Support LightGBM categorical features
I was trying to convert a LightGBMRegressor model that has categorical features and I got the following error:
Exception has occurred: ValueError could not convert string to float: '0||1||2||3||4||10||13||14||21||22||23||25||27||29||30' File "../python3.7/site-packages/hummingbird/ml/operator_converters/_tree_implementations.py", line 227, in __init__
As it seems, you do not support LightGBM categorical features, because their thresholds are represented as and string (integers separated by ||)
Do you have plans to add support for this?
Edit:
I got the error message above when debugging. The actual error message I get when running the conversion is:
Unable to find converter for SklearnLGBMRegressor type <class 'NoneType'> with extra config: {}. It usually means the pipeline being converted contains a transformer or a predictor with no corresponding converter implemented. Please fill an issue at https://github.com/microsoft/hummingbird.

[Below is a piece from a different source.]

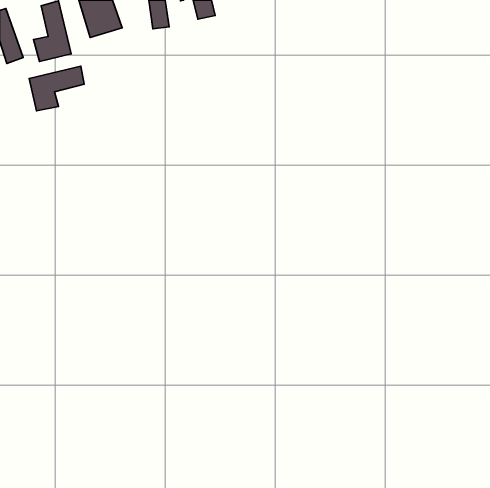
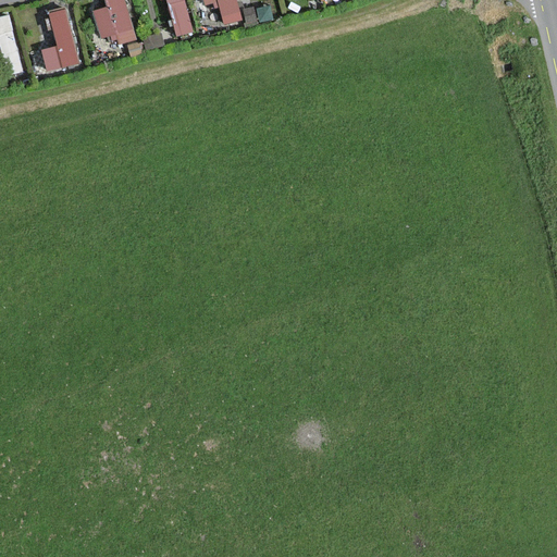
building: [29,66,84,111] -> none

Perhaps the error message could also be improved, it wasn't really obvious what was going on without debugging.
Hi @klesouza, thanks for reporting this. Yes we don't support categorical values in lightgbm yet. +1 on the better reporting error. As a momentary workaround, once #244 is in, we can onehot encode the categorical features before lgbm. String support in pytorch is not that great, so adding native support of categorical features is not that straightforward.
Hi, I am trying to convert my LightGBM trained model using hummingbird but I am getting the same error (ValueError: could not convert string to float: '2||5||13||18'). Are the categorical features still not supported?
Version: hummingbird-ml = 0.0.4
Yes, sorry, categoricals still aren't implemented in LGBM as of 0.4.4.